Désabusée mais mobilisée, l’opposition togolaise dit « ne rien attendre » des réformes annoncées
Désabusée mais mobilisée, l’opposition togolaise dit « ne rien attendre » des réformes annoncées
Le Monde.fr avec AFP
Après la forte mobilisation de la semaine dernière, le Parlement se réunit en session extraordinaire mardi pour débattre du projet de modification constitutionnelle.
Manifestation du 7 septembre 2017 à Lomé à l’appel de l’opposition pour des réformes constitutionnelles. / PIUS UTOMI EKPEI / AFP
Les leaders de l’opposition togolaise ont déclaré, dimanche 10 septembre, ne « rien attendre » de la réforme constitutionnelle annoncée par le gouvernement avant les manifestations anti-pouvoir massives de ces derniers jours. Eric Dupuy, porte-parole de la coalition de cinq partis d’opposition Cap 2015 – une des organisatrices des manifestations de mercredi et jeudi qui réclamaient une alternance politique – a qualifié cette réforme de « dilatoire ». « Nous n’attendons rien de cela », a-t-il répété.
Le président du Togo, Faure Gnassingbé, a pris le pouvoir il y a douze ans à la mort de son père, Gnassingbé Eyadéma. Le général Eyadéma avait lui-même dirigé le petit pays ouest-africain pendant près de quarante ans après un coup d’Etat militaire. L’opposition togolaise réclame depuis dix ans que la Constitution – modifiée en 2002 – soit révisée, notamment afin d’y réintroduire une limitation des mandats (dix ans au plus).
Une opposition dubitative
Dans un communiqué publié à la suite du Conseil des ministres du 5 septembre, le gouvernement avait joué l’apaisement en annonçant des réformes constitutionnelles concernant la « limitation des mandats et le mode de scrutin ». Toutefois, la limitation à deux mandats présidentiels ne se fera pas de manière rétroactive, selon le projet de loi. Le président Gnassingbé a officiellement remporté les élections présidentielles de 2005, 2010 et 2015, mais l’opposition n’a pas accepté ces résultats.
Les Nations unies ont appelé l’opposition togolaise à travailler avec le gouvernement. Elle semble toutefois dubitative face aux promesses du pouvoir. « Nous n’avons pas encore connaissance du texte du projet de loi. A ce stade, il nous est difficile d’en parler », a affirmé M. Dupuy. Mercredi et jeudi, les Togolais ont manifesté massivement à Lomé et dans une moindre mesure en province à l’appel d’une coalition de quatorze partis, pour réclamer des réformes et le départ du président Faure Gnassingbé.
« Une mobilisation populaire sans précédent »

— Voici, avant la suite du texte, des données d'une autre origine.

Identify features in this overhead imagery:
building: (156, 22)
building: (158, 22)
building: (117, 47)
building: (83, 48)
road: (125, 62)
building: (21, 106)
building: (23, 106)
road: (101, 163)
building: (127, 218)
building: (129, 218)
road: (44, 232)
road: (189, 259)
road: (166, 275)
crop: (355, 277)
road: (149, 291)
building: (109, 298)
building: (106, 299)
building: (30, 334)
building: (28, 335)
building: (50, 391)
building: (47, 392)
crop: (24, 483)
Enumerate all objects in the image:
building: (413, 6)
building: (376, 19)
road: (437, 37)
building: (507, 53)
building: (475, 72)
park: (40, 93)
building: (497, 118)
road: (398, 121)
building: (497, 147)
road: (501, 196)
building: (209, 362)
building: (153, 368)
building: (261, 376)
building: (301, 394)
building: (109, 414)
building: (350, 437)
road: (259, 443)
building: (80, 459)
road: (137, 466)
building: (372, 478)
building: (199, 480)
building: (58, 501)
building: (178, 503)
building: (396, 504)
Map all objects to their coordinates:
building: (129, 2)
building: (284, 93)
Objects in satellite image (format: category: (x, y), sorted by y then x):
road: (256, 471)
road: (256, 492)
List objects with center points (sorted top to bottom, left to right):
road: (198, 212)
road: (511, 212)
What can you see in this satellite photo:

« C’est une mobilisation populaire sans précédent depuis des années, qui touche pour la première fois presque toutes les villes secondaires du pays. Ça, c’est vraiment nouveau », a déclaré à l’AFP Gilles Yabi, analyste politique spécialiste de l’Afrique de l’Ouest. « Il est difficile de savoir si la mobilisation actuelle va aboutir à un changement politique », relativise cependant M. Yabi. « Le gouvernement a toujours su créer des commissions et des instances de dialogue, mais rien n’a jamais abouti », déplore-t-il.
Marche de protestation à l’appel de l’opposition à Lomé le 6 septembre 2017 qui a réuni, selon Amnesty International, au moins 100 000 personnes dans la capitale et plusieurs milliers dans les villes secondaires du Togo. / PIUS UTOMI EKPEI/AFP
Pour l’analyste, le président togolais « n’est pas prêt à renoncer au pouvoir ». « Le régime actuel s’inscrit dans la continuité de celui du père, qui fut l’un des plus brutaux que le continent africain a connus », a-t-il estimé. Au moins quatre-vingts personnes avaient été interpellées à Lomé suite à ces manifestations. Dimanche, Eric Dupuy a expliqué que des groupes de défense des droits humains lui avaient assuré que tous les détenus avaient été relâchés dans la nuit de samedi à dimanche, ce qui n’a pas encore été confirmé par les autorités.
Le Parlement togolais doit se réunir mardi pour une session extraordinaire. Le ministre togolais de la fonction publique, Gilbert Bawara, a toutefois indiqué vendredi qu’il n’était pas certain que les parlementaires, qui devaient normalement rentrer en octobre, auraient le temps de débattre de la réforme en un jour.